Tuesday 1 September 2020

WHAT SIZE AM I? AND, MORE IMPORTANTLY, DOES IT MATTER?


1st September, 2020
Size, in many ways is a strange thing. We know when we are big and when we are small, but it's when it becomes generalised it can cause problems.
In history the cavemen and Romans etc. didn't have these problems as the fur skins or togas were generally one size fits all. As we moved along in time, clothes were hand made and so were made for the person who was wearing them. It wasn't until clothes were mass produced that the issues started to happen. To try and standardize a particular size is bad enough, but all of a sudden there is also the possibility of having to justify what size we are. Ladies fashion seems slightly more problematic than men's. Men's clothes go by waist, chest and neck size etc., we ladies have the size 8 through to size 30 plus in the UK, but European sizes and American are different. How do we guess at what size we are, and why should it matter what the number on the label says?
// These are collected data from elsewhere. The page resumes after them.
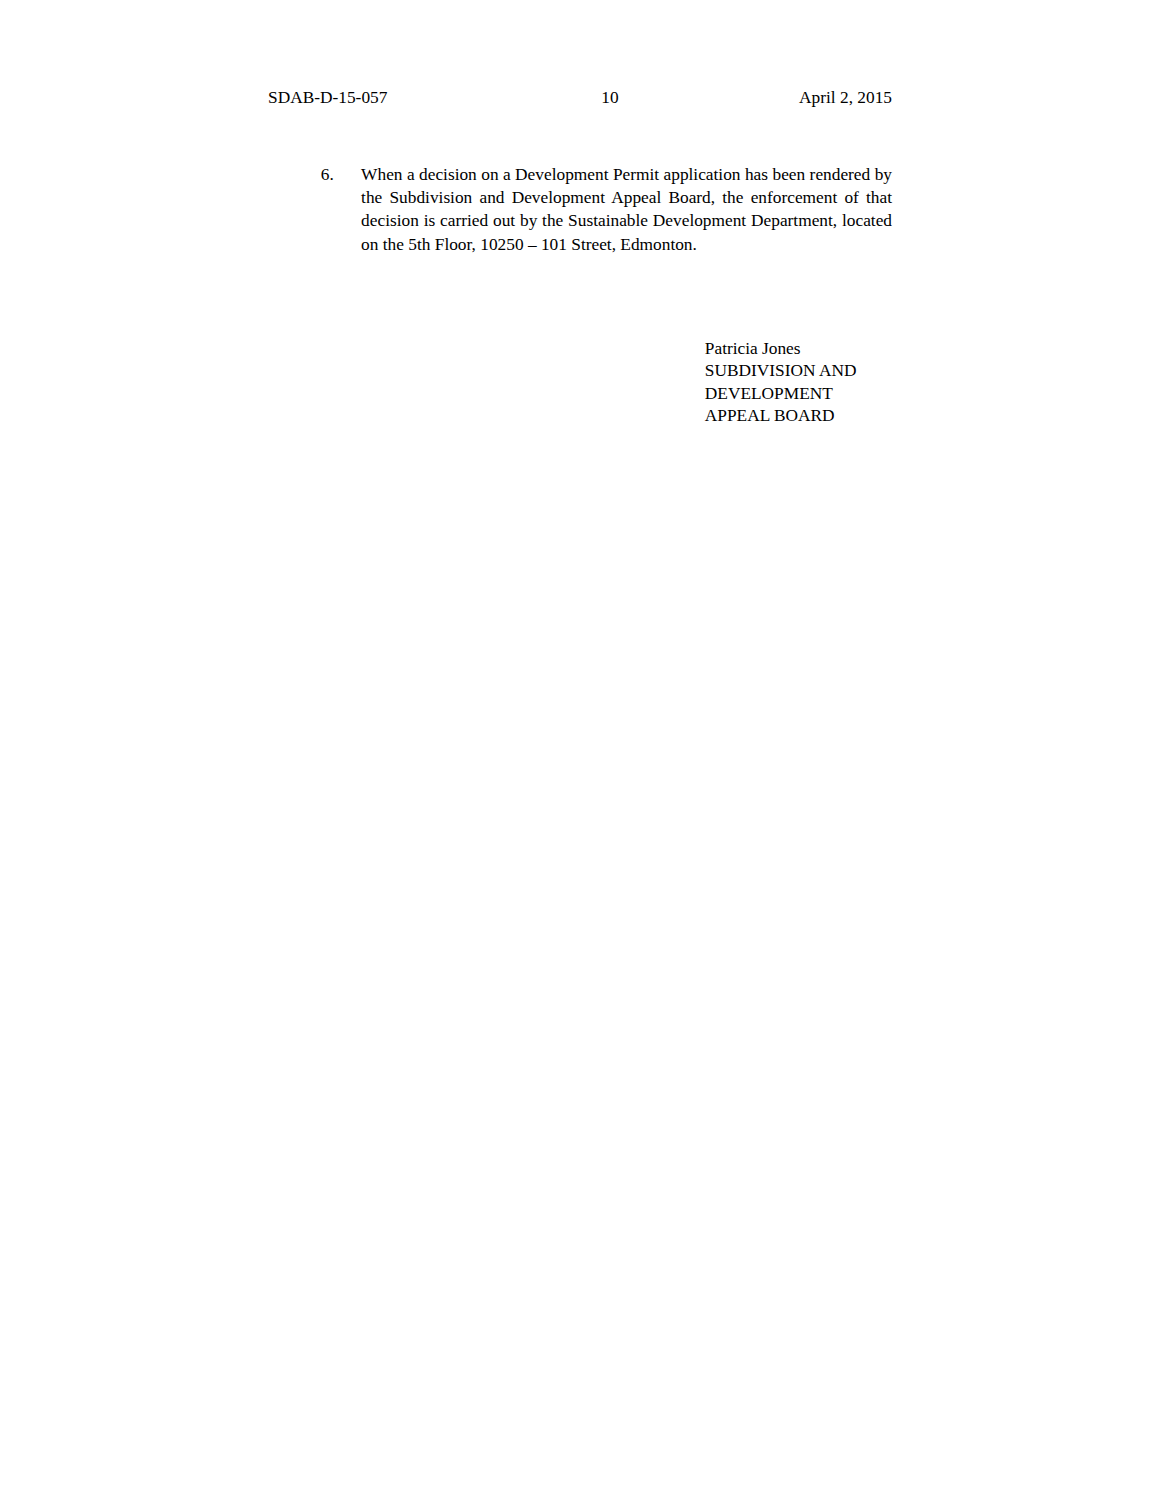SDAB-D-15-057
10
April 2, 2015
6. When a decision on a Development Permit application has been rendered by the Subdivision and Development Appeal Board, the enforcement of that decision is carried out by the Sustainable Development Department, located on the 5th Floor, 10250 – 101 Street, Edmonton.
Patricia Jones
SUBDIVISION AND DEVELOPMENT
APPEAL BOARD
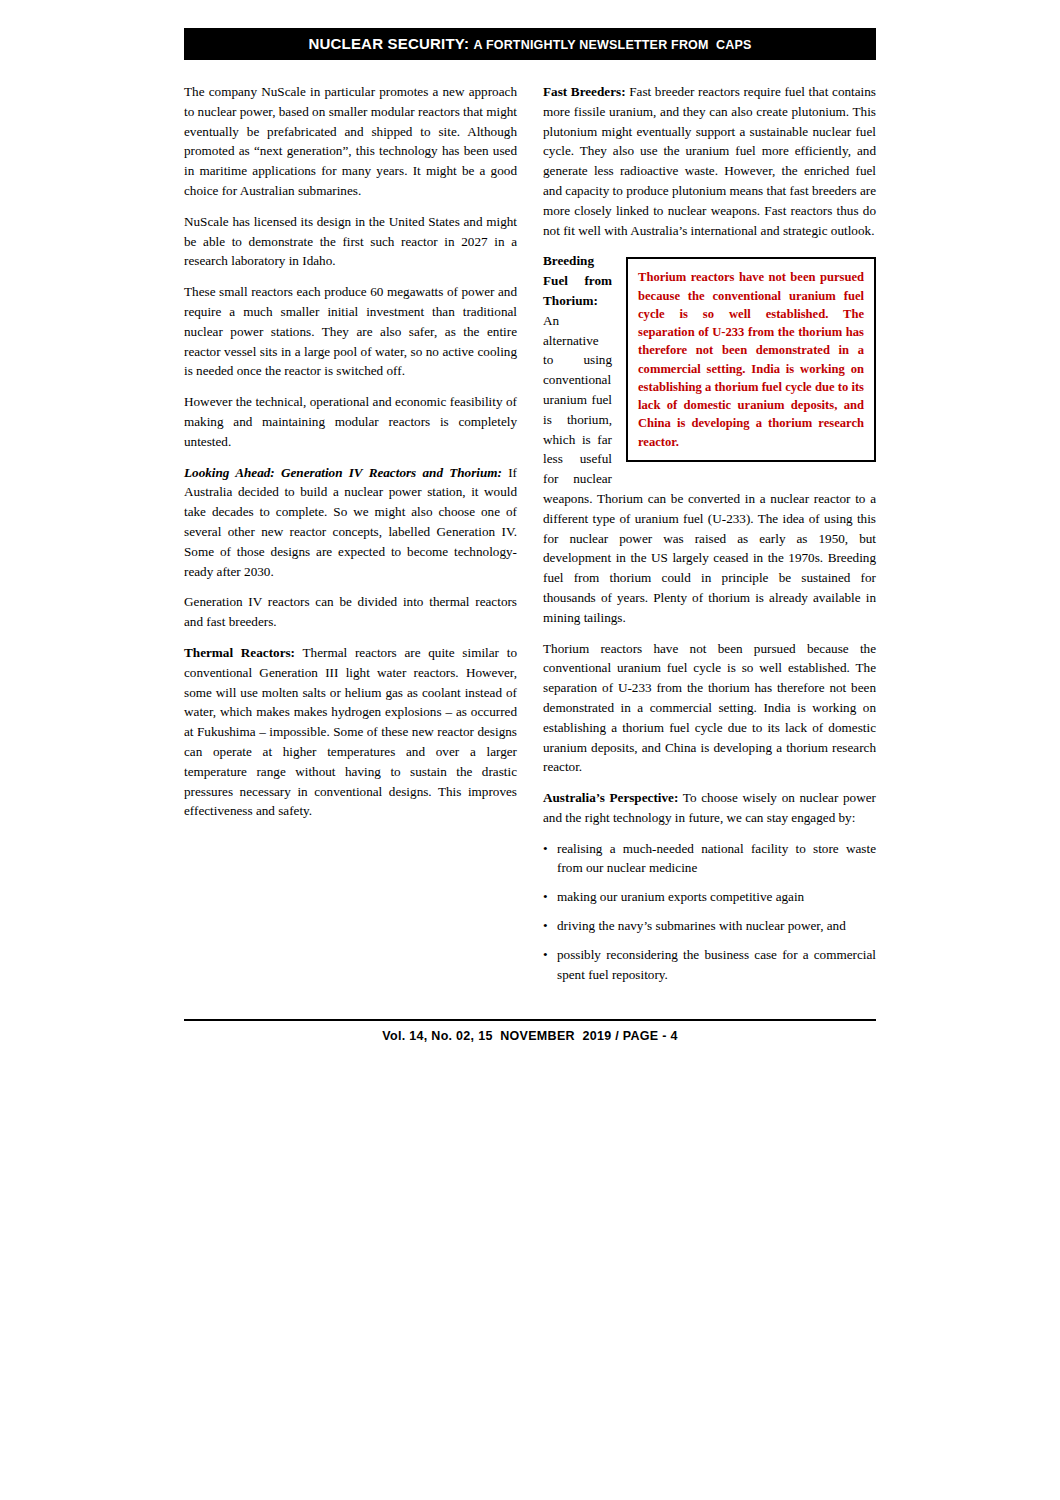NUCLEAR SECURITY: A FORTNIGHTLY NEWSLETTER FROM CAPS
The company NuScale in particular promotes a new approach to nuclear power, based on smaller modular reactors that might eventually be prefabricated and shipped to site. Although promoted as “next generation”, this technology has been used in maritime applications for many years. It might be a good choice for Australian submarines.
NuScale has licensed its design in the United States and might be able to demonstrate the first such reactor in 2027 in a research laboratory in Idaho.
These small reactors each produce 60 megawatts of power and require a much smaller initial investment than traditional nuclear power stations. They are also safer, as the entire reactor vessel sits in a large pool of water, so no active cooling is needed once the reactor is switched off.
However the technical, operational and economic feasibility of making and maintaining modular reactors is completely untested.
Looking Ahead: Generation IV Reactors and Thorium: If Australia decided to build a nuclear power station, it would take decades to complete. So we might also choose one of several other new reactor concepts, labelled Generation IV. Some of those designs are expected to become technology-ready after 2030.
Generation IV reactors can be divided into thermal reactors and fast breeders.
Thermal Reactors: Thermal reactors are quite similar to conventional Generation III light water reactors. However, some will use molten salts or helium gas as coolant instead of water, which makes makes hydrogen explosions – as occurred at Fukushima – impossible. Some of these new reactor designs can operate at higher temperatures and over a larger temperature range without having to sustain the drastic pressures necessary in conventional designs. This improves effectiveness and safety.
Fast Breeders: Fast breeder reactors require fuel that contains more fissile uranium, and they can also create plutonium. This plutonium might eventually support a sustainable nuclear fuel cycle. They also use the uranium fuel more efficiently, and generate less radioactive waste. However, the enriched fuel and capacity to produce plutonium means that fast breeders are more closely linked to nuclear weapons. Fast reactors thus do not fit well with Australia’s international and strategic outlook.
Thorium reactors have not been pursued because the conventional uranium fuel cycle is so well established. The separation of U-233 from the thorium has therefore not been demonstrated in a commercial setting. India is working on establishing a thorium fuel cycle due to its lack of domestic uranium deposits, and China is developing a thorium research reactor.
Breeding Fuel from Thorium: An alternative to using conventional uranium fuel is thorium, which is far less useful for nuclear weapons. Thorium can be converted in a nuclear reactor to a different type of uranium fuel (U-233). The idea of using this for nuclear power was raised as early as 1950, but development in the US largely ceased in the 1970s. Breeding fuel from thorium could in principle be sustained for thousands of years. Plenty of thorium is already available in mining tailings.
Thorium reactors have not been pursued because the conventional uranium fuel cycle is so well established. The separation of U-233 from the thorium has therefore not been demonstrated in a commercial setting. India is working on establishing a thorium fuel cycle due to its lack of domestic uranium deposits, and China is developing a thorium research reactor.
Australia’s Perspective: To choose wisely on nuclear power and the right technology in future, we can stay engaged by:
realising a much-needed national facility to store waste from our nuclear medicine
making our uranium exports competitive again
driving the navy’s submarines with nuclear power, and
possibly reconsidering the business case for a commercial spent fuel repository.
Vol. 14, No. 02, 15 NOVEMBER 2019 / PAGE - 4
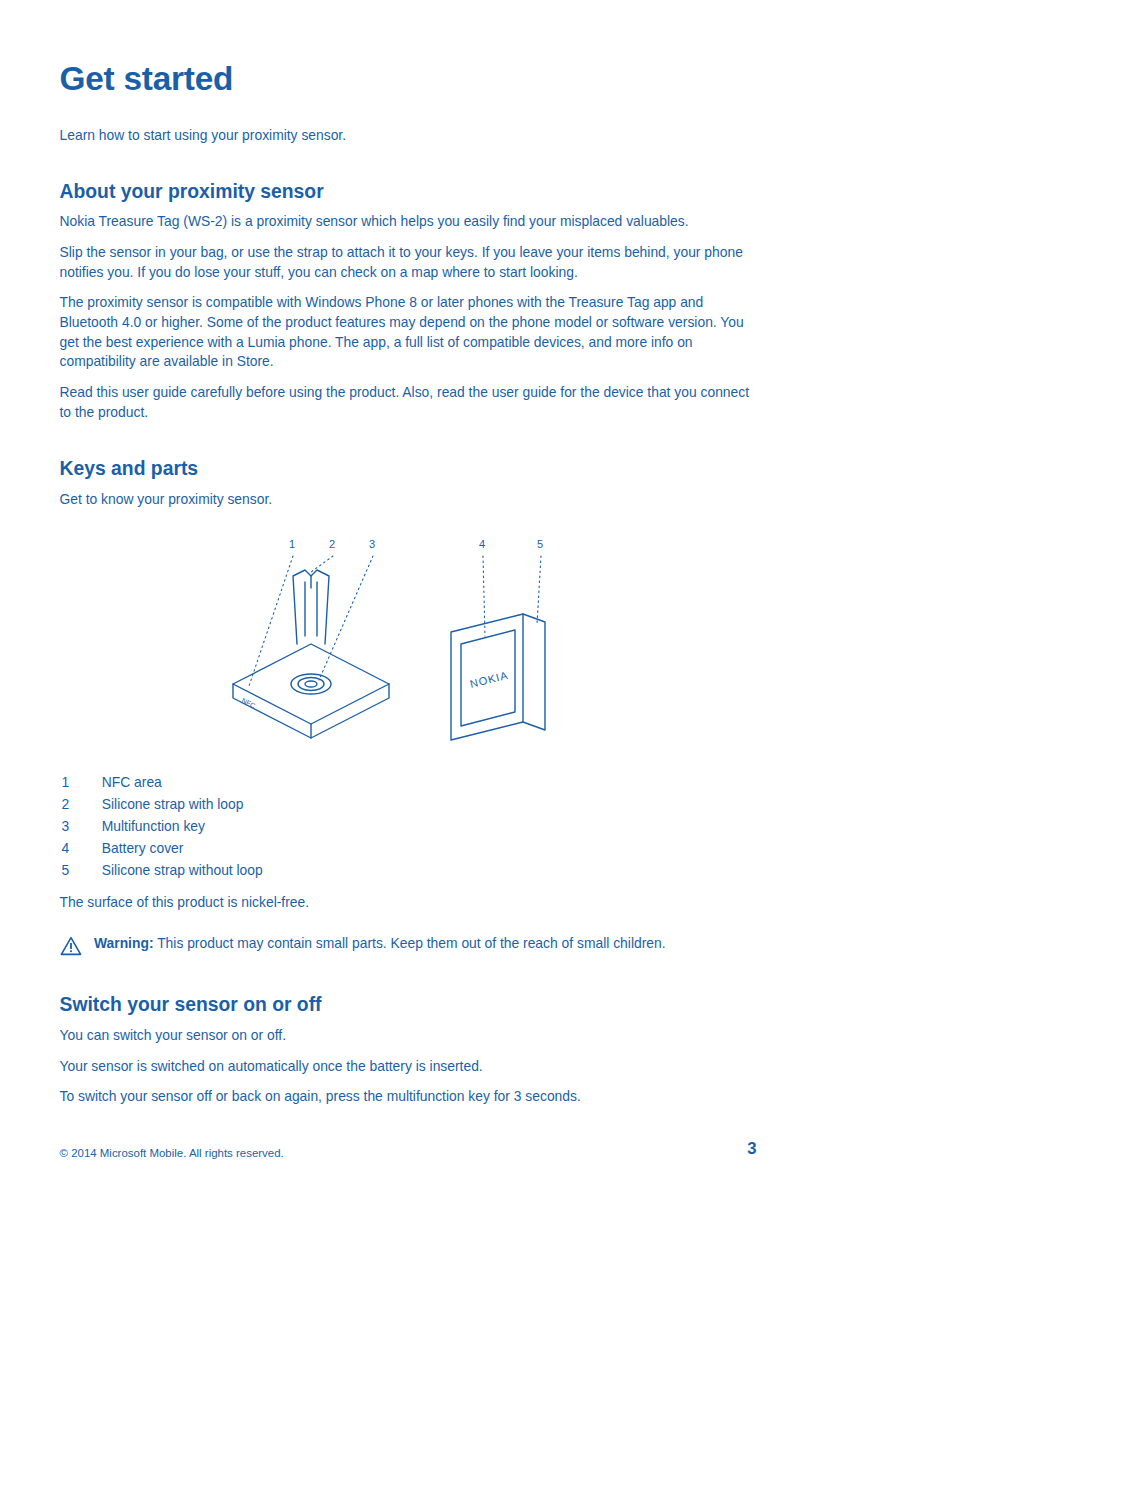Get started
Learn how to start using your proximity sensor.
About your proximity sensor
Nokia Treasure Tag (WS-2) is a proximity sensor which helps you easily find your misplaced valuables.
Slip the sensor in your bag, or use the strap to attach it to your keys. If you leave your items behind, your phone notifies you. If you do lose your stuff, you can check on a map where to start looking.
The proximity sensor is compatible with Windows Phone 8 or later phones with the Treasure Tag app and Bluetooth 4.0 or higher. Some of the product features may depend on the phone model or software version. You get the best experience with a Lumia phone. The app, a full list of compatible devices, and more info on compatibility are available in Store.
Read this user guide carefully before using the product. Also, read the user guide for the device that you connect to the product.
Keys and parts
Get to know your proximity sensor.
NFC NOKIA 1 2 3 4 5
| 1 | NFC area |
| 2 | Silicone strap with loop |
| 3 | Multifunction key |
| 4 | Battery cover |
| 5 | Silicone strap without loop |
The surface of this product is nickel-free.
Warning: This product may contain small parts. Keep them out of the reach of small children.
Switch your sensor on or off
You can switch your sensor on or off.
Your sensor is switched on automatically once the battery is inserted.
To switch your sensor off or back on again, press the multifunction key for 3 seconds.
© 2014 Microsoft Mobile. All rights reserved. 3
We are not standard, but clothes sizes try to be. Even more confusing that one size 10 can be different from another size 10 depending on the brand.
If we could just try clothes on and look at what looks good and what doesn't, there would be far less of an issue, but many of us know it just doesn't work that way. When we are “thin”, if we try on a size 12 and it fits, we feel great. If it doesn't fit we feel fat – and of course it's OUR fault, not the brand of clothes. We can be conditioned to think that the smaller the number on the label, the better we are. I read a saying somewhere “It's not the clothes size, it's the attitude” and I wish that all of us with weight issues could feel that way. There is so much pressure put on us to be a smaller size, and some brands only go up to a size 16 as if anyone over that size either doesn't exist, or deserve to wear those clothes. They sometimes argue that the style would not work with a larger size. So does that mean that over a certain size we should only wear loose things, and nothing that is fitted if we choose to? There is a lot more choice in larger sizes these days, but it still comes down to size.
You have larger ladies brands and plus brands, but quite often they still follow a type of look, and quite often the models that wear them are smaller or as well proportioned as they can be. All this still adds to the many issues that can occur when we look at how the models look and how we think we look. How many of us think when we are thin we will look good?
Going back to clothes sizes I realise we have to have some idea of what size something is to give us an idea of what will fit us, but what we need is less emphasis on the actual size and more on the fact of how something looks. The day that the pressure to be judged by a number on a label goes will be a good day, but until then it is up to us to take a real good look at ourselves and learn to like what we see. I know for many of us it is so hard. It is for me, and I have to try so hard not to get upset when one size 18 fits and another doesn't. The size I am is a lot smaller than the size I was and that, for me, is what should matter. If one size 18 doesn't fit I haven't put weight on, it's just that that particular brand is smaller and I should not let that get me down. Size in that context should not matter, the number on the label should not matter, it is how I feel that matters. I will do my best to try and remember that, and not be defined by anything else. That is the best I can achieve, a me that is not a number someone else says I should be.